▸ **Supplied text**:

>>>>>

Therefore, when reading the bible, it is necessary to have some idea as to what the historical, grammatical, and hermeneutical context is for each book. When was it written? To what audience? What is the style of literature? What were the customs of the initial readers/hearers? What was the hermeneutical norm (the way scripture is interpreted) of the original audience? For example, what Matthew did with the Hosea passage might bother a modern Baptist preacher if done today, but apparently it was okay in Matthew’s day.

In 2018, we are as far from king David in the past as we are are from the year 5000 in the future. Think about that for a minute. Imagine if the canon of scripture was still open (it’s not), and that books written today will be a part of the bible in the year 5000. Would the readers in the future need to have some understanding of today’s world in order to fully understand what they were reading? Of course they would.

This reality of reading scripture leads to problems. What does it mean when we say that scripture is inspired? If some proverbs of Solomon are found similarly written in earlier Egyptian writings, are they still inspired? If the structure of law given to Moses in Exodus resembles the structure of law written by other near east cultures written earlier, is it inspired? How much should we take into account the existing culture that the books of the bible were written in?

Peter Enns attempts to address these issues in his book Inspiration and Incarnation: Evangelicals and the Problem of the Old Testament. I have read other work by Peter Enns before, and I would say he comes to a lot of wrong conclusions in his thinking. He seems to be a part of that crowd which is quick to condemn the O.T. actions of Israel based solely on modern day zeitgeist morals. Which is strange as it goes against his own teaching of biblical interpretation. Perhaps I am wrong about him.

This book, however, I liked more than I thought I would. Enns suggests that, just as we understand Jesus as being the incarnation of the Son of God — meaning He is both God and man at the same time — so should we view scripture. Scripture is both divinely inspired, but also written by flesh and blood (and imperfect) men. That, of course sounds controversial and dangerous, but in this book I found Enns to be a formidable defender of scripture. Here he doesn’t deny the truthfulness of any of the biblical stories (as he might in his other work), but rather he successfully explains that there were real worldly reasons for the authors of the bible to write what they wrote, and how they wrote it.

The basic theme of the book is: Yes the bible is inspired and from God. It is what God wants it to be, and we need to trust God. The bible is also written by real men who are products of their time and place and so is their writing. Don’t let your doctrine and hermeneutical method get in the way of letting God be who He presents Himself to be in Scripture.

<<<<<

▸ **Records from a data source**:
>>>>>

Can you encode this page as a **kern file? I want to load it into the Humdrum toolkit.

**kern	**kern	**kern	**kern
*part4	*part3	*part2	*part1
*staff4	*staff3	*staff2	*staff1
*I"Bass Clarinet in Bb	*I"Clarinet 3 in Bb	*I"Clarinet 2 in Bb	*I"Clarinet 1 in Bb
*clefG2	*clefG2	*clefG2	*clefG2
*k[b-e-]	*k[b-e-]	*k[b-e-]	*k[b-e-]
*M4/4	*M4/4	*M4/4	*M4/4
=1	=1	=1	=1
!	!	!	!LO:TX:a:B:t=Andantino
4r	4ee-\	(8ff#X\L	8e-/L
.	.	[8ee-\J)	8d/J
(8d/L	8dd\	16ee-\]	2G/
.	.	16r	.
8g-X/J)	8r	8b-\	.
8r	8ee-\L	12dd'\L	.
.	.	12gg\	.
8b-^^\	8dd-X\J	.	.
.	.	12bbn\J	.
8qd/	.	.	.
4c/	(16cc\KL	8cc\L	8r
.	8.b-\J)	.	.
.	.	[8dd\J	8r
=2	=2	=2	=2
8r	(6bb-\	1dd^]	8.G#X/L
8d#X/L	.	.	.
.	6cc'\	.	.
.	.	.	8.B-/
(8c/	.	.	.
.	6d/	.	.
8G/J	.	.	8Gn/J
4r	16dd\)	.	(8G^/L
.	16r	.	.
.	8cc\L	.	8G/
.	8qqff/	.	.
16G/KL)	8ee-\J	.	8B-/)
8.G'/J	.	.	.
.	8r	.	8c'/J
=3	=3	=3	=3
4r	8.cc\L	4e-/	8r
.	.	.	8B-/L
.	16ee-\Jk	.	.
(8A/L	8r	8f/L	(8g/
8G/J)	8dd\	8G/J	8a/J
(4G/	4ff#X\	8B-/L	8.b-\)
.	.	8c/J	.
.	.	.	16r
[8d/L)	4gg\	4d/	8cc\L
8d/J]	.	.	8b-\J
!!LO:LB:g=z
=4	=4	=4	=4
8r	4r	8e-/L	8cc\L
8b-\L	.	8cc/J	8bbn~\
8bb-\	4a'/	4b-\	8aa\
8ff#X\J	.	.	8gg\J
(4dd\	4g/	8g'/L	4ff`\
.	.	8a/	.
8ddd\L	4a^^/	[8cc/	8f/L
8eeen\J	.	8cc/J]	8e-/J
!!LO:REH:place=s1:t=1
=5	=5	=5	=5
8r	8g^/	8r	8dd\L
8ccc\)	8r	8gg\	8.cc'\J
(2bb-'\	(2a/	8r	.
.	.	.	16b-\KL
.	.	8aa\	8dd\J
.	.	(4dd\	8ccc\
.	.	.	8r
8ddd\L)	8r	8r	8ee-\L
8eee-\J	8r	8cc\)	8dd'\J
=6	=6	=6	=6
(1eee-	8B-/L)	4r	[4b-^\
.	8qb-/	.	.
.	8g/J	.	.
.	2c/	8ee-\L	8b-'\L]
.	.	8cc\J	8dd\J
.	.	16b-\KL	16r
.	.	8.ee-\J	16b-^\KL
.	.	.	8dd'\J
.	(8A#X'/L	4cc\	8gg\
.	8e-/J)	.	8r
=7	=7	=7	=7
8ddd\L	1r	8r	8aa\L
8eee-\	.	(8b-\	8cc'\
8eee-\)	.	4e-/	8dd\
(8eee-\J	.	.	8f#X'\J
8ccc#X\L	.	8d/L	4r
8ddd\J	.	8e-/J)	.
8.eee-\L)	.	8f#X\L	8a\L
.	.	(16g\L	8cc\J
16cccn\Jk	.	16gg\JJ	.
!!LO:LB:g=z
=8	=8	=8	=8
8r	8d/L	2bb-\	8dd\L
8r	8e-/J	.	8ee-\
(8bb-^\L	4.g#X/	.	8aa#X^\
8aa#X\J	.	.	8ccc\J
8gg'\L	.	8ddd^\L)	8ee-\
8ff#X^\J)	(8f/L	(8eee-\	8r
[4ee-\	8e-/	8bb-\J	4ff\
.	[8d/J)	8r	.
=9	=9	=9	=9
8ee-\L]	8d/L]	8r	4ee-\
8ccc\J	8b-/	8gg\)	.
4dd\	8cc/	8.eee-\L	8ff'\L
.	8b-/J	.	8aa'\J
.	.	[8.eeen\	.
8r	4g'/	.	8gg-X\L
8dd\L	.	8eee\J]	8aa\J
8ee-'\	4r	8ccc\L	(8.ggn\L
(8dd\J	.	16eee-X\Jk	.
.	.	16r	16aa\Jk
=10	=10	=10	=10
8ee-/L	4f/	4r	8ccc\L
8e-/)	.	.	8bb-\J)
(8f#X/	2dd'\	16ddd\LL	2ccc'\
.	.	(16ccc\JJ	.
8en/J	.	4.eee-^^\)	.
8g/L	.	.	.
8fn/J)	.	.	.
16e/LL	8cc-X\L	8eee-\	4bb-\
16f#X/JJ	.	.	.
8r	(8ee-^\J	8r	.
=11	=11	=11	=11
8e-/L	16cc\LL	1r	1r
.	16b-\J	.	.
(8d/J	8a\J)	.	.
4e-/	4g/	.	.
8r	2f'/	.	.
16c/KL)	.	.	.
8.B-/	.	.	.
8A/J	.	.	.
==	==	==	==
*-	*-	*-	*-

<<<<<

▸ **What this exercise asks**:
**a)** According to the review, what is the title of the book by Peter Enns?
**b)** Reproduce the passage of the review starting with "Therefore, when reading" and going on through "in Matthew’s day.".

▸ **Problem solutions**:
**a)** Inspiration and Incarnation: Evangelicals and the Problem of the Old Testament.

**b)**
Therefore, when reading the bible, it is necessary to have some idea as to what the historical, grammatical, and hermeneutical context is for each book. When was it written? To what audience? What is the style of literature? What were the customs of the initial readers/hearers? What was the hermeneutical norm (the way scripture is interpreted) of the original audience? For example, what Matthew did with the Hosea passage might bother a modern Baptist preacher if done today, but apparently it was okay in Matthew’s day.